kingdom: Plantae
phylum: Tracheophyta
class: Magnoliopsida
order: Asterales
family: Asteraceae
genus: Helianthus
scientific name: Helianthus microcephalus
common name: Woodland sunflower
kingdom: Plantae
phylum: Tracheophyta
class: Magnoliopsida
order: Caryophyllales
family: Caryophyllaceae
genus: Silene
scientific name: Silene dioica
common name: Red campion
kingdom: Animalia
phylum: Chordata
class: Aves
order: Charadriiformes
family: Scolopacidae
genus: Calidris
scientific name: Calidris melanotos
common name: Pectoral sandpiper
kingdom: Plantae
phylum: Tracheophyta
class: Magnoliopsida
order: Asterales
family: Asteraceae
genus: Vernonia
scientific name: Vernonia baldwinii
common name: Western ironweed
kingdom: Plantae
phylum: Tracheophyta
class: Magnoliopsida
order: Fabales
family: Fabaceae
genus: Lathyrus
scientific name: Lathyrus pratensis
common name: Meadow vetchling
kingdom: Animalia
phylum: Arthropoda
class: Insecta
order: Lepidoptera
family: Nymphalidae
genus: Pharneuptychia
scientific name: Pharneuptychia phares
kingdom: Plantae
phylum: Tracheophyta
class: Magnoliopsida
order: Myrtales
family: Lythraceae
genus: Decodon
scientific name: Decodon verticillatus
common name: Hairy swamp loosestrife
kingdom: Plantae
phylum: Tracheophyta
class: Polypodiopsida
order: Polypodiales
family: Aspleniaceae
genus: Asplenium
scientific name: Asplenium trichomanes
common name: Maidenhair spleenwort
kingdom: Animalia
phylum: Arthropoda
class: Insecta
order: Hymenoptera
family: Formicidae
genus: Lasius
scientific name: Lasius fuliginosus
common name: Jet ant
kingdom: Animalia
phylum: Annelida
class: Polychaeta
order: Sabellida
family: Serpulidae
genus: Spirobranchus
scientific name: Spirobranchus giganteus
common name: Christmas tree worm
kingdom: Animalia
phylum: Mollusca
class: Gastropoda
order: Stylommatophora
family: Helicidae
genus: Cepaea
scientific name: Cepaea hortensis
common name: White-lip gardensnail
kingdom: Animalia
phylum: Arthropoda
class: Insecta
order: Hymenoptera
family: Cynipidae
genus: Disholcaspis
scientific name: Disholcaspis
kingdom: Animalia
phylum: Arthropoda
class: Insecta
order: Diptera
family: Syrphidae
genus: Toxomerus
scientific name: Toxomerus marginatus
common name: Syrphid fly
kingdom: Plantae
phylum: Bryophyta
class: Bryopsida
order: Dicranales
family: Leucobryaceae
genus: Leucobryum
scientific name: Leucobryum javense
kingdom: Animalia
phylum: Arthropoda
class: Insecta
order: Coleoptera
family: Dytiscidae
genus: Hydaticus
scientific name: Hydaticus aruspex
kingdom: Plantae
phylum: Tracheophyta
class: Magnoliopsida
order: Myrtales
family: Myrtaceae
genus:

= = = = = = =

WHAT TO PRODUCE – Copy out all of the lines above exactly as they appear.

SOLUTION FOR THIS TASK –
kingdom: Plantae
phylum: Tracheophyta
class: Magnoliopsida
order: Asterales
family: Asteraceae
genus: Helianthus
scientific name: Helianthus microcephalus
common name: Woodland sunflower
kingdom: Plantae
phylum: Tracheophyta
class: Magnoliopsida
order: Caryophyllales
family: Caryophyllaceae
genus: Silene
scientific name: Silene dioica
common name: Red campion
kingdom: Animalia
phylum: Chordata
class: Aves
order: Charadriiformes
family: Scolopacidae
genus: Calidris
scientific name: Calidris melanotos
common name: Pectoral sandpiper
kingdom: Plantae
phylum: Tracheophyta
class: Magnoliopsida
order: Asterales
family: Asteraceae
genus: Vernonia
scientific name: Vernonia baldwinii
common name: Western ironweed
kingdom: Plantae
phylum: Tracheophyta
class: Magnoliopsida
order: Fabales
family: Fabaceae
genus: Lathyrus
scientific name: Lathyrus pratensis
common name: Meadow vetchling
kingdom: Animalia
phylum: Arthropoda
class: Insecta
order: Lepidoptera
family: Nymphalidae
genus: Pharneuptychia
scientific name: Pharneuptychia phares
kingdom: Plantae
phylum: Tracheophyta
class: Magnoliopsida
order: Myrtales
family: Lythraceae
genus: Decodon
scientific name: Decodon verticillatus
common name: Hairy swamp loosestrife
kingdom: Plantae
phylum: Tracheophyta
class: Polypodiopsida
order: Polypodiales
family: Aspleniaceae
genus: Asplenium
scientific name: Asplenium trichomanes
common name: Maidenhair spleenwort
kingdom: Animalia
phylum: Arthropoda
class: Insecta
order: Hymenoptera
family: Formicidae
genus: Lasius
scientific name: Lasius fuliginosus
common name: Jet ant
kingdom: Animalia
phylum: Annelida
class: Polychaeta
order: Sabellida
family: Serpulidae
genus: Spirobranchus
scientific name: Spirobranchus giganteus
common name: Christmas tree worm
kingdom: Animalia
phylum: Mollusca
class: Gastropoda
order: Stylommatophora
family: Helicidae
genus: Cepaea
scientific name: Cepaea hortensis
common name: White-lip gardensnail
kingdom: Animalia
phylum: Arthropoda
class: Insecta
order: Hymenoptera
family: Cynipidae
genus: Disholcaspis
scientific name: Disholcaspis
kingdom: Animalia
phylum: Arthropoda
class: Insecta
order: Diptera
family: Syrphidae
genus: Toxomerus
scientific name: Toxomerus marginatus
common name: Syrphid fly
kingdom: Plantae
phylum: Bryophyta
class: Bryopsida
order: Dicranales
family: Leucobryaceae
genus: Leucobryum
scientific name: Leucobryum javense
kingdom: Animalia
phylum: Arthropoda
class: Insecta
order: Coleoptera
family: Dytiscidae
genus: Hydaticus
scientific name: Hydaticus aruspex
kingdom: Plantae
phylum: Tracheophyta
class: Magnoliopsida
order: Myrtales
family: Myrtaceae
genus:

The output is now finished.